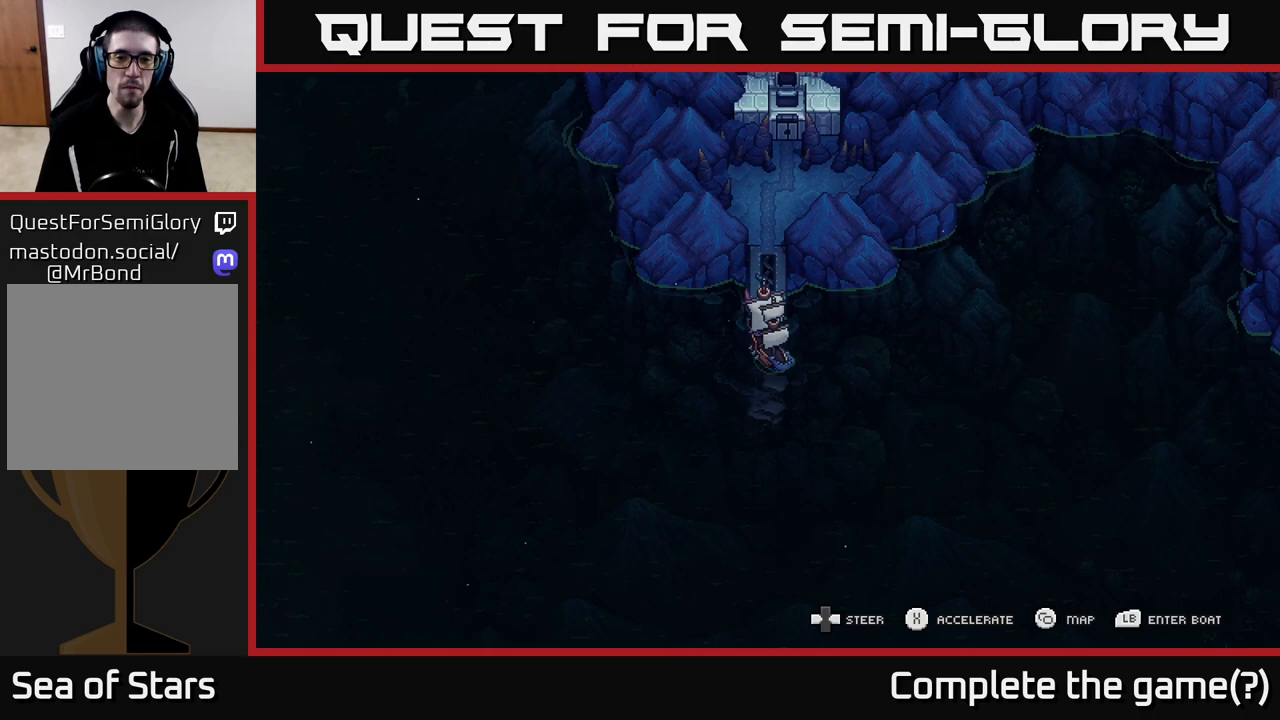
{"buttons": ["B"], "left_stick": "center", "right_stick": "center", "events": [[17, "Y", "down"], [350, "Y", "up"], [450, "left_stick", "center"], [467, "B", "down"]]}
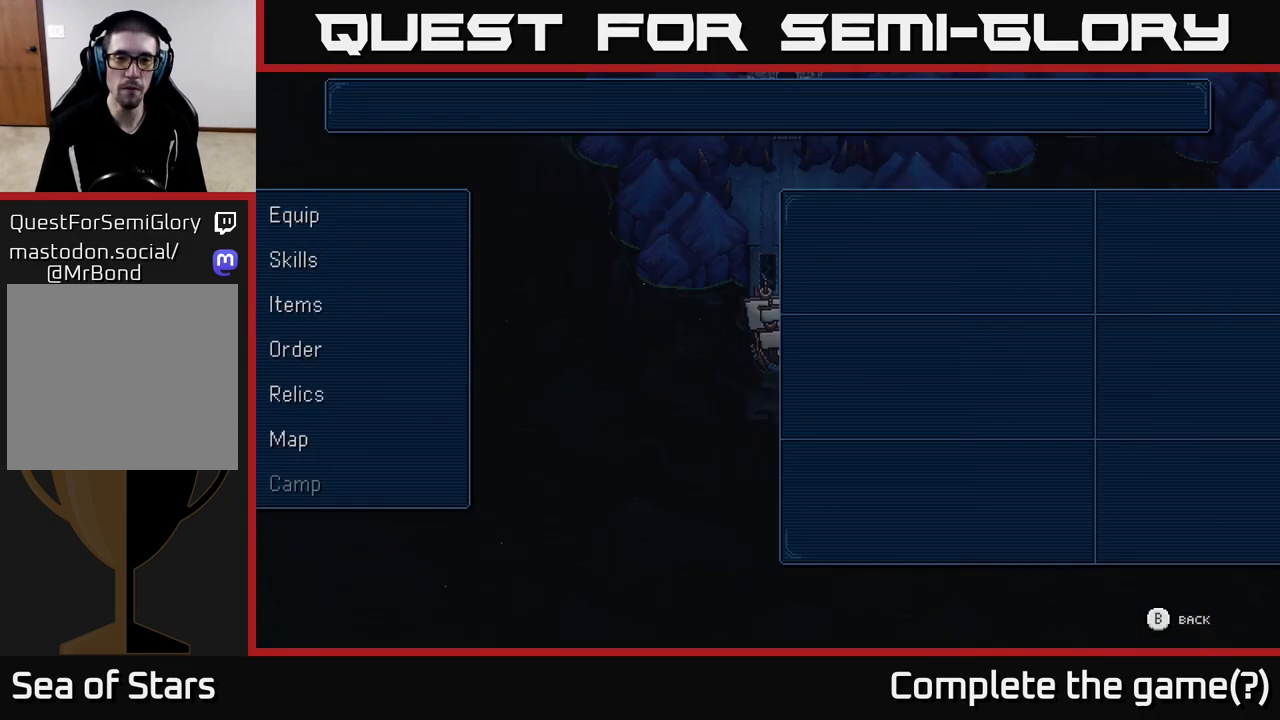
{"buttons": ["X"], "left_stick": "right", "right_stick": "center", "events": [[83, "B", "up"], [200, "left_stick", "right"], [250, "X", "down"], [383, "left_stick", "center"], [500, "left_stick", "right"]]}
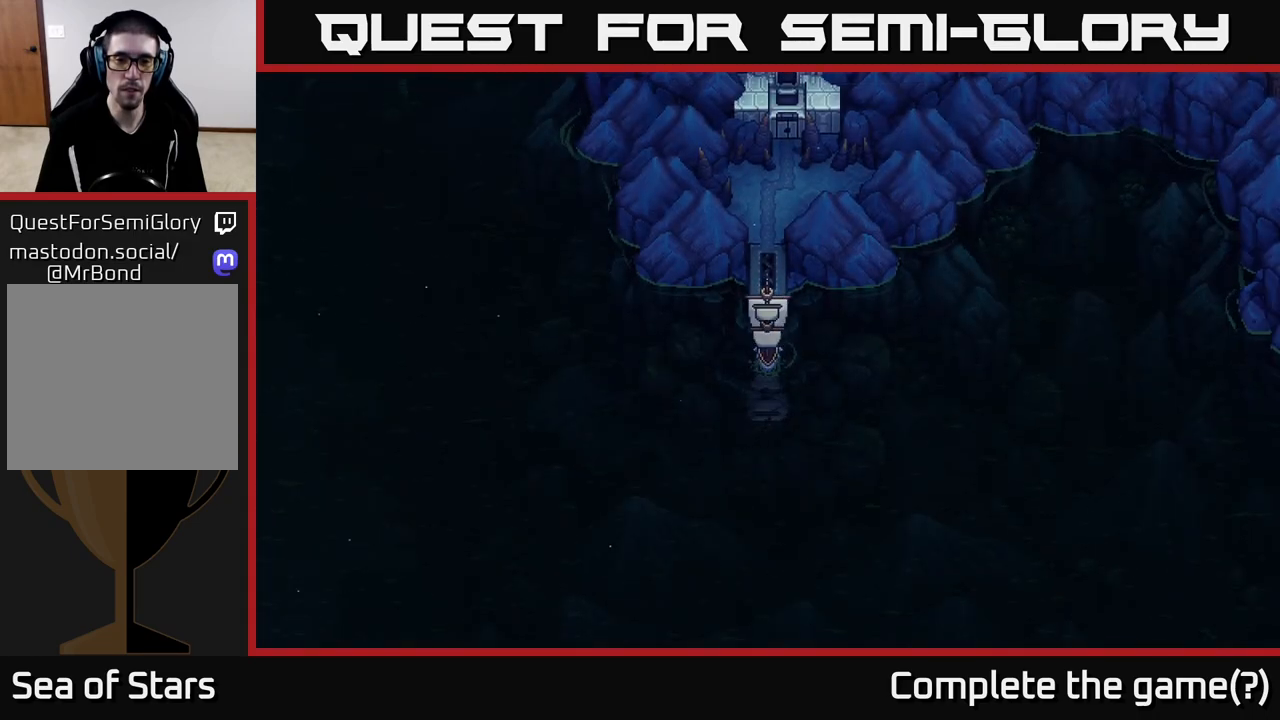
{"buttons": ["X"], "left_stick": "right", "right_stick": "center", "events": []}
==
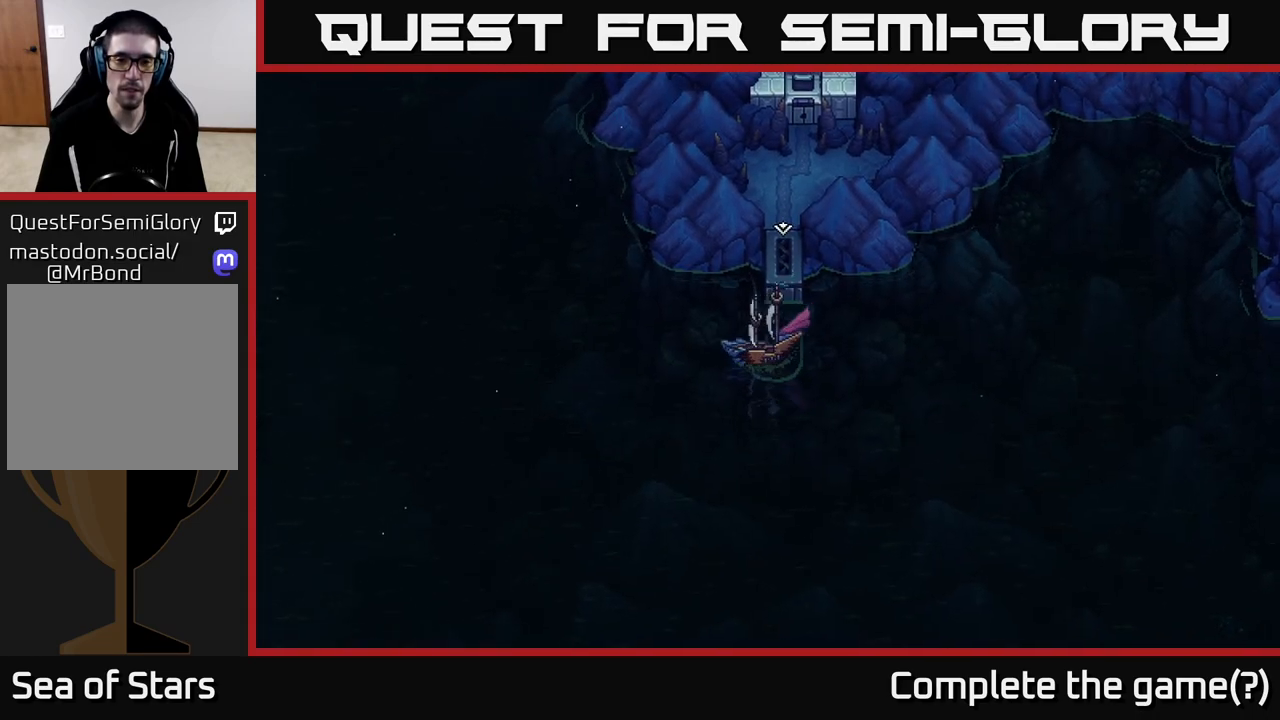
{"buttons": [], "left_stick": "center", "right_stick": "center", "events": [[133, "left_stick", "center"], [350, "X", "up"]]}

> [Prompt]: Where does the word "down" appear in the records? Copy every line that holds it.

> [Solved exercise]:
{"buttons": ["B"], "left_stick": "center", "right_stick": "center", "events": [[17, "Y", "down"], [350, "Y", "up"], [450, "left_stick", "center"], [467, "B", "down"]]}
{"buttons": ["X"], "left_stick": "right", "right_stick": "center", "events": [[83, "B", "up"], [200, "left_stick", "right"], [250, "X", "down"], [383, "left_stick", "center"], [500, "left_stick", "right"]]}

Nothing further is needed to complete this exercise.